===== Provided records =====
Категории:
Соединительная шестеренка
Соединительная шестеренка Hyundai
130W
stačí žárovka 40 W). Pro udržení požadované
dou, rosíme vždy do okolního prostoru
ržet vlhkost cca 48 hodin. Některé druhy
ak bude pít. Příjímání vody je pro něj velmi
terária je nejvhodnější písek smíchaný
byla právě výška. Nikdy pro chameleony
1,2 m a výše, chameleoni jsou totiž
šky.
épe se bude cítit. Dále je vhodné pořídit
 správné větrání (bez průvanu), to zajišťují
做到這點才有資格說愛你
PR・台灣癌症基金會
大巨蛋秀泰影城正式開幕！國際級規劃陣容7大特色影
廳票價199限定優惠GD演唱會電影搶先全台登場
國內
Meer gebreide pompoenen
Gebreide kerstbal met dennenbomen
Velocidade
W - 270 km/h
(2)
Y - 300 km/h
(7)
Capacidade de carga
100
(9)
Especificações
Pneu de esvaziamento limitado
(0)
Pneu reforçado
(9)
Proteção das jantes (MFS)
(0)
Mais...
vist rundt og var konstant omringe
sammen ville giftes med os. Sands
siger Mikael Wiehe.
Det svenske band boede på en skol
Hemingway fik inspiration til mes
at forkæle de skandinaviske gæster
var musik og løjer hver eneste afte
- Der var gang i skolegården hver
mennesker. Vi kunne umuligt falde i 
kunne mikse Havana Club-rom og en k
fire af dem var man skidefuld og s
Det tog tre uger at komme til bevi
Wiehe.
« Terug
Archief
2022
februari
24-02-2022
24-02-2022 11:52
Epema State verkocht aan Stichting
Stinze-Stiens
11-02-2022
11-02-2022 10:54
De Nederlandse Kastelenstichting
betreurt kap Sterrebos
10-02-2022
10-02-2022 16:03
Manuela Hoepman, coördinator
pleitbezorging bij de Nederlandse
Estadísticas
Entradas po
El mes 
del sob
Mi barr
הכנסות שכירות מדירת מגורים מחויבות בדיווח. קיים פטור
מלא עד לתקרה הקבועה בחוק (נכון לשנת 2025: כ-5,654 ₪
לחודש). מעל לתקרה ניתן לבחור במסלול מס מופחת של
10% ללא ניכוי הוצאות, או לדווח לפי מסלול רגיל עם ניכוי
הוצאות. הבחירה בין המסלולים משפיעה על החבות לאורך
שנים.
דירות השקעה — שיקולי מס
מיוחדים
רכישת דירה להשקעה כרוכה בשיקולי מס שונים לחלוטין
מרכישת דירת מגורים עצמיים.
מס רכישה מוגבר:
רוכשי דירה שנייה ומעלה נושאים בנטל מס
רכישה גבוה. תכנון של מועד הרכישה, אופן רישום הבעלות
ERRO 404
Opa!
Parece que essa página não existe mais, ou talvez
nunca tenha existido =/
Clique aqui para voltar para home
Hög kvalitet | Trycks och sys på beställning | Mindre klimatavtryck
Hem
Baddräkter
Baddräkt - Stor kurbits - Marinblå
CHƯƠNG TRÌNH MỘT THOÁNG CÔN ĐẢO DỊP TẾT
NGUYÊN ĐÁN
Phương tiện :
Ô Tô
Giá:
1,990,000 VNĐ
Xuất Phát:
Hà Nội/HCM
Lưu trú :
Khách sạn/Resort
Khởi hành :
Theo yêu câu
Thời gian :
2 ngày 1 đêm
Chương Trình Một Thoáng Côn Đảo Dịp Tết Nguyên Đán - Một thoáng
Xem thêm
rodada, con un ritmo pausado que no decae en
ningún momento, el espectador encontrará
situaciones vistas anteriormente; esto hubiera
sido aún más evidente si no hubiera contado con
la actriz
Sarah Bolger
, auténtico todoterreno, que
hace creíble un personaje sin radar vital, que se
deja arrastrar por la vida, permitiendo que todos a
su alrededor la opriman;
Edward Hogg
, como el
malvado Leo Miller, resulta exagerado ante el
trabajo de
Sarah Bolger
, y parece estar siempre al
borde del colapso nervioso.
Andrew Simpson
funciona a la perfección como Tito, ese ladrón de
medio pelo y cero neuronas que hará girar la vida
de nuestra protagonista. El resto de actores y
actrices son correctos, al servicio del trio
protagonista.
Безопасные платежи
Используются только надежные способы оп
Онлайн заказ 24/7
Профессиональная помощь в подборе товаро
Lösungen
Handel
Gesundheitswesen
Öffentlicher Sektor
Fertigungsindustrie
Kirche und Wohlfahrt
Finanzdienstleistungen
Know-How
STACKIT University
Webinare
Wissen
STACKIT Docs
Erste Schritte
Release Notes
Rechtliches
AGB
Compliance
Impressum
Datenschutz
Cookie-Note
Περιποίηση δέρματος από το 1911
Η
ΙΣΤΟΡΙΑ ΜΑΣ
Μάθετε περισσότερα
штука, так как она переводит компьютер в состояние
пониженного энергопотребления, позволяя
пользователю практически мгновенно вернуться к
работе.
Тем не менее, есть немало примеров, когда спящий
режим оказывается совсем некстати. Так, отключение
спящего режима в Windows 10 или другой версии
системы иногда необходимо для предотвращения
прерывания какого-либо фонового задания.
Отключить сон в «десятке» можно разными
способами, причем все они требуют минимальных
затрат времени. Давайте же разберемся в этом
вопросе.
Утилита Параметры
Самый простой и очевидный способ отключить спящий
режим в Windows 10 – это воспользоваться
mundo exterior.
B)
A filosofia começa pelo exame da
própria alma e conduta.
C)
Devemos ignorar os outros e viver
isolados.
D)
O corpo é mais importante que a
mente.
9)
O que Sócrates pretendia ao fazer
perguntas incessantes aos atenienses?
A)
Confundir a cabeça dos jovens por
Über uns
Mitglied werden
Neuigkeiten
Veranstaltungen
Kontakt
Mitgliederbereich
=====
=== Problem requirements ===
Reproduce the text of every row above, word for word and line for line.

=== Answer box ===
Категории:
Соединительная шестеренка
Соединительная шестеренка Hyundai
130W
stačí žárovka 40 W). Pro udržení požadované
dou, rosíme vždy do okolního prostoru
ržet vlhkost cca 48 hodin. Některé druhy
ak bude pít. Příjímání vody je pro něj velmi
terária je nejvhodnější písek smíchaný
byla právě výška. Nikdy pro chameleony
1,2 m a výše, chameleoni jsou totiž
šky.
épe se bude cítit. Dále je vhodné pořídit
 správné větrání (bez průvanu), to zajišťují
做到這點才有資格說愛你
PR・台灣癌症基金會
大巨蛋秀泰影城正式開幕！國際級規劃陣容7大特色影
廳票價199限定優惠GD演唱會電影搶先全台登場
國內
Meer gebreide pompoenen
Gebreide kerstbal met dennenbomen
Velocidade
W - 270 km/h
(2)
Y - 300 km/h
(7)
Capacidade de carga
100
(9)
Especificações
Pneu de esvaziamento limitado
(0)
Pneu reforçado
(9)
Proteção das jantes (MFS)
(0)
Mais...
vist rundt og var konstant omringe
sammen ville giftes med os. Sands
siger Mikael Wiehe.
Det svenske band boede på en skol
Hemingway fik inspiration til mes
at forkæle de skandinaviske gæster
var musik og løjer hver eneste afte
- Der var gang i skolegården hver
mennesker. Vi kunne umuligt falde i 
kunne mikse Havana Club-rom og en k
fire af dem var man skidefuld og s
Det tog tre uger at komme til bevi
Wiehe.
« Terug
Archief
2022
februari
24-02-2022
24-02-2022 11:52
Epema State verkocht aan Stichting
Stinze-Stiens
11-02-2022
11-02-2022 10:54
De Nederlandse Kastelenstichting
betreurt kap Sterrebos
10-02-2022
10-02-2022 16:03
Manuela Hoepman, coördinator
pleitbezorging bij de Nederlandse
Estadísticas
Entradas po
El mes 
del sob
Mi barr
הכנסות שכירות מדירת מגורים מחויבות בדיווח. קיים פטור
מלא עד לתקרה הקבועה בחוק (נכון לשנת 2025: כ-5,654 ₪
לחודש). מעל לתקרה ניתן לבחור במסלול מס מופחת של
10% ללא ניכוי הוצאות, או לדווח לפי מסלול רגיל עם ניכוי
הוצאות. הבחירה בין המסלולים משפיעה על החבות לאורך
שנים.
דירות השקעה — שיקולי מס
מיוחדים
רכישת דירה להשקעה כרוכה בשיקולי מס שונים לחלוטין
מרכישת דירת מגורים עצמיים.
מס רכישה מוגבר:
רוכשי דירה שנייה ומעלה נושאים בנטל מס
רכישה גבוה. תכנון של מועד הרכישה, אופן רישום הבעלות
ERRO 404
Opa!
Parece que essa página não existe mais, ou talvez
nunca tenha existido =/
Clique aqui para voltar para home
Hög kvalitet | Trycks och sys på beställning | Mindre klimatavtryck
Hem
Baddräkter
Baddräkt - Stor kurbits - Marinblå
CHƯƠNG TRÌNH MỘT THOÁNG CÔN ĐẢO DỊP TẾT
NGUYÊN ĐÁN
Phương tiện :
Ô Tô
Giá:
1,990,000 VNĐ
Xuất Phát:
Hà Nội/HCM
Lưu trú :
Khách sạn/Resort
Khởi hành :
Theo yêu câu
Thời gian :
2 ngày 1 đêm
Chương Trình Một Thoáng Côn Đảo Dịp Tết Nguyên Đán - Một thoáng
Xem thêm
rodada, con un ritmo pausado que no decae en
ningún momento, el espectador encontrará
situaciones vistas anteriormente; esto hubiera
sido aún más evidente si no hubiera contado con
la actriz
Sarah Bolger
, auténtico todoterreno, que
hace creíble un personaje sin radar vital, que se
deja arrastrar por la vida, permitiendo que todos a
su alrededor la opriman;
Edward Hogg
, como el
malvado Leo Miller, resulta exagerado ante el
trabajo de
Sarah Bolger
, y parece estar siempre al
borde del colapso nervioso.
Andrew Simpson
funciona a la perfección como Tito, ese ladrón de
medio pelo y cero neuronas que hará girar la vida
de nuestra protagonista. El resto de actores y
actrices son correctos, al servicio del trio
protagonista.
Безопасные платежи
Используются только надежные способы оп
Онлайн заказ 24/7
Профессиональная помощь в подборе товаро
Lösungen
Handel
Gesundheitswesen
Öffentlicher Sektor
Fertigungsindustrie
Kirche und Wohlfahrt
Finanzdienstleistungen
Know-How
STACKIT University
Webinare
Wissen
STACKIT Docs
Erste Schritte
Release Notes
Rechtliches
AGB
Compliance
Impressum
Datenschutz
Cookie-Note
Περιποίηση δέρματος από το 1911
Η
ΙΣΤΟΡΙΑ ΜΑΣ
Μάθετε περισσότερα
штука, так как она переводит компьютер в состояние
пониженного энергопотребления, позволяя
пользователю практически мгновенно вернуться к
работе.
Тем не менее, есть немало примеров, когда спящий
режим оказывается совсем некстати. Так, отключение
спящего режима в Windows 10 или другой версии
системы иногда необходимо для предотвращения
прерывания какого-либо фонового задания.
Отключить сон в «десятке» можно разными
способами, причем все они требуют минимальных
затрат времени. Давайте же разберемся в этом
вопросе.
Утилита Параметры
Самый простой и очевидный способ отключить спящий
режим в Windows 10 – это воспользоваться
mundo exterior.
B)
A filosofia começa pelo exame da
própria alma e conduta.
C)
Devemos ignorar os outros e viver
isolados.
D)
O corpo é mais importante que a
mente.
9)
O que Sócrates pretendia ao fazer
perguntas incessantes aos atenienses?
A)
Confundir a cabeça dos jovens por
Über uns
Mitglied werden
Neuigkeiten
Veranstaltungen
Kontakt
Mitgliederbereich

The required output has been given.